Выбрать главу

— Куколка моя! Ты что тут в темноте притаилась? — Софья вздрогнула от резкого окрика Матрены. — Да на тебе лица нет! Что опять приключилось?

— Пока еще ничего, — Софья с трудом отлепилась от стены. — Но боюсь, Матреша, нас ожидают большие неприятности!

Софья хотела пойти, но неожиданно замерла. Из темноты угла неспешно выполз огромный, неестественно огромный паук и зашевелил своими омерзительными длинными конечностями. Паук, зимой? Она охнула, видение исчезло.

За окном совсем стемнело, когда сели обедать. На столе стояли свечи, и их веселый треск иногда оставался единственным звуком, когда за столом повисало молчание. Софья выглядела бледной, но спокойной. Она не могла позволить себе быть невежливой и говорила за столом ровно столько, сколько подобает хозяйке, чтобы не показаться негостеприимной. Рандлевский рассказывал столичные новости, они обсуждали с Нелидовым новинки литературы, и по всему было видно, что молодые люди действительно близки, дружны и соскучились друг по другу. Софье это обстоятельство тоже показалось чрезвычайно неприятным, хотя она тотчас же укорила себя за явную глупую ревность. В сложившихся обстоятельствах все будет колоть глаза.

Рандлевскому отвели комнату в другом конце дома. Филипп натопил от души, Матрена взбила высокую перину. Но гость не спешил. До глубокой ночи старые товарищи сидели в кабинете Нелидова и долго-долго говорили приглушенными голосами. Софья не дождалась Феликса и на этот раз ушла спать одна. Правда, ее утешил верный друг Зебадия, которому не хотелось мерзнуть на своей вытертой подстилке, и он поспешил поскорее забраться в кровать своей хозяйки.

На другой день солнце светило ослепительно ярко. Свежий воздух, мороз и солнце звали гулять. Нелидов, Софья и Рандлевский двинулись в парк. В лучах яркого зимнего солнца и блестевшего снега Софье ее прежние страхи показались не такими чудовищными. Она решила, что за всем этим кроется какое-то недопонимание, неясность, нечто, что скоро прояснится, и все войдет в прежнюю колею.

— А что это, неужто пруд? — прищурился на солнце Рандлевский. — Как тут чудно!

Он быстро побежал по льду и потопал ногами.

— Как славно замерзло! И все прозрачно, при желании можно и рыб видеть!

— Полно, разве их можно увидеть подо льдом? — удивился Нелидов.

— Но лед чудо как хорош! Прямо просятся коньки! Вы катаетесь на коньках? — Леонтий обратился к Софье.
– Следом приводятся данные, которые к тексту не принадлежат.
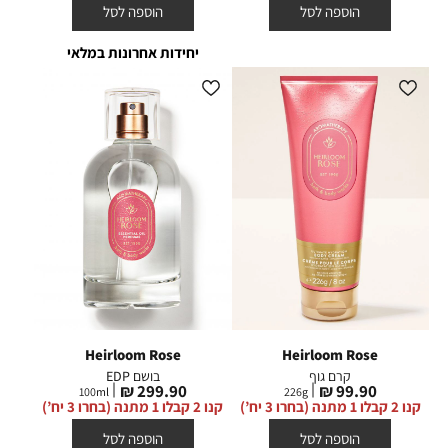
הוספה לסל
הוספה לסל
יחידות אחרונות במלאי
Heirloom Rose
Heirloom Rose
קרם גוף
בושם EDP
מחיר
מחיר
299.90 ₪
99.90 ₪
100
ml
226
g
מוצר
מוצר
קנו 2 קבלו 1 מתנה (בחרו 3 יח’)
קנו 2 קבלו 1 מתנה (בחרו 3 יח’)
הוספה לסל
הוספה לסל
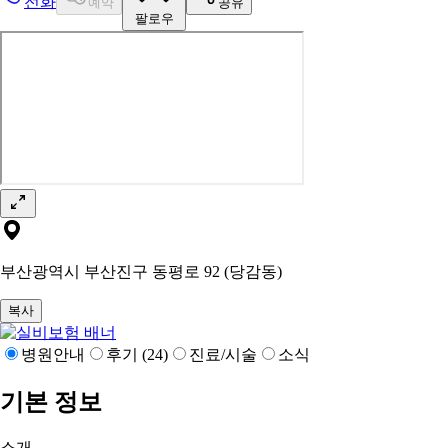
전화
예약
공유
팔로우
부산광역시 부산진구 동평로 92 (당감동)
복사
병원안내
후기 (24)
진료/시술
소식
기본 정보
소개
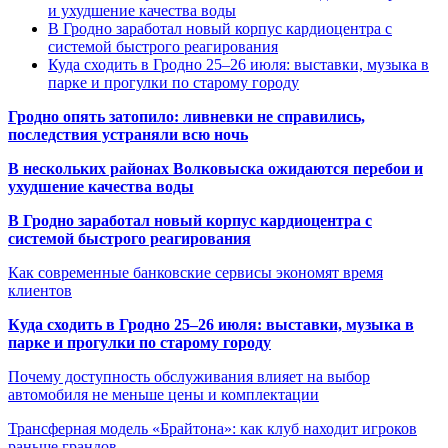
и ухудшение качества воды
В Гродно заработал новый корпус кардиоцентра с
системой быстрого реагирования
Куда сходить в Гродно 25–26 июля: выставки, музыка в
парке и прогулки по старому городу
Гродно опять затопило: ливневки не справились,
последствия устраняли всю ночь
В нескольких районах Волковыска ожидаются перебои и
ухудшение качества воды
В Гродно заработал новый корпус кардиоцентра с
системой быстрого реагирования
Как современные банковские сервисы экономят время
клиентов
Куда сходить в Гродно 25–26 июля: выставки, музыка в
парке и прогулки по старому городу
Почему доступность обслуживания влияет на выбор
автомобиля не меньше цены и комплектации
Трансферная модель «Брайтона»: как клуб находит игроков
раньше грандов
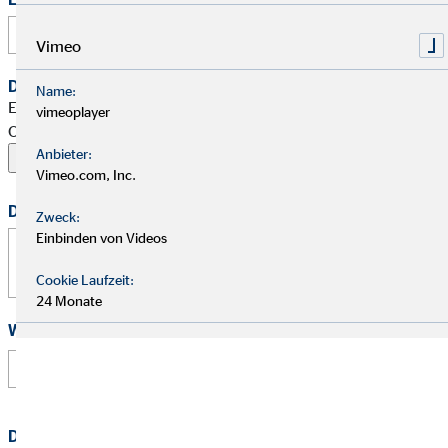
Vimeo
Dein Begleitschreiben
Name:
Erlaubte Formate: PDF, Word, ZIP, OpenOffice,
vimeoplayer
OpenDocument, JPG, PNG, BMP | Maximal 20 MB
Anbieter:
Vimeo.com, Inc.
Deine Nachricht
Zweck:
Einbinden von Videos
Cookie Laufzeit:
24 Monate
Wie hast Du von uns erfahren?
Datenschutz
*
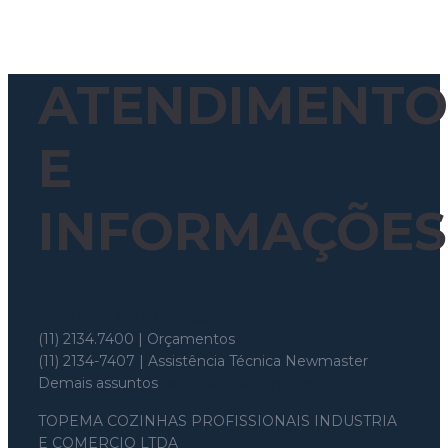
ATENDIMENTO
E
INFORMAÇÕES
Whatsapp: (11) 97699-8526
(11) 2134.7400 | Orçamentos
(11) 2134-7407 | Assistência Técnica Newmaster
Demais assuntos
topema@topema.com
TOPEMA COZINHAS PROFISSIONAIS INDUSTRIA
E COMERCIO LTDA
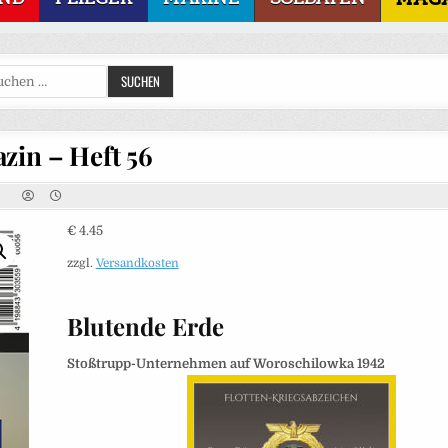
Suchen
SUCHEN
nach:
zin – Heft 56
€
4.45
zzgl.
Versandkosten
Blutende Erde
Stoßtrupp-Unternehmen auf Woroschilowka 1942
Выяснилось, что Софья любит кататься на коньках, а Нелидов не умеет вовсе. Удивительно, но на чердаке дома нашлась одна пара коньков, и Софья поспешила их обновить. Поначалу ее движения были неловки и неуверенны, но потом она освоилась и стала довольно быстро и бойко кружить по льду. Нелидов и Рандлевский хлопали в ладоши от восхищения. На следующий день молодые люди снова пошли гулять, но на этот раз Софья сразу взяла коньки, привязала их к ботинкам и принялась чертить на льду пруда фигуры. Мужчины немного постояли, замерзли и пошли гулять вокруг. С того дня Софья каждый день каталась на пруду, но теперь ее сторожил Филипп Филиппович. Он иногда стоял на одной ноге, той, что деревянная, как цапля, так теплей.

— Только Филиппыч может часами с Соней стоять! — смеялся Нелидов.

А Софья в маленькой пушистой шубке, с муфтой, меховой шапочке и широкой юбке все кружила и кружила, каждый день, до изнеможения. В этих движениях она находила усладу и успокоение. И так же по кругу вертелись тревожные мысли в ее голове. Но не находили ответа. И страх сменялся надеждой, сомнения уверенностью, любовь подозрением. Коньки скрипели, а мысли летели и кружили, как снег.

В один из дней Софья собралась на пруд уже после обеда, когда начали сгущаться сумерки. Надевая перчатки, она вошла в гостиную, где Рандлевский, нахохлившись в углу в кресле, одиноко коротал время с книгой.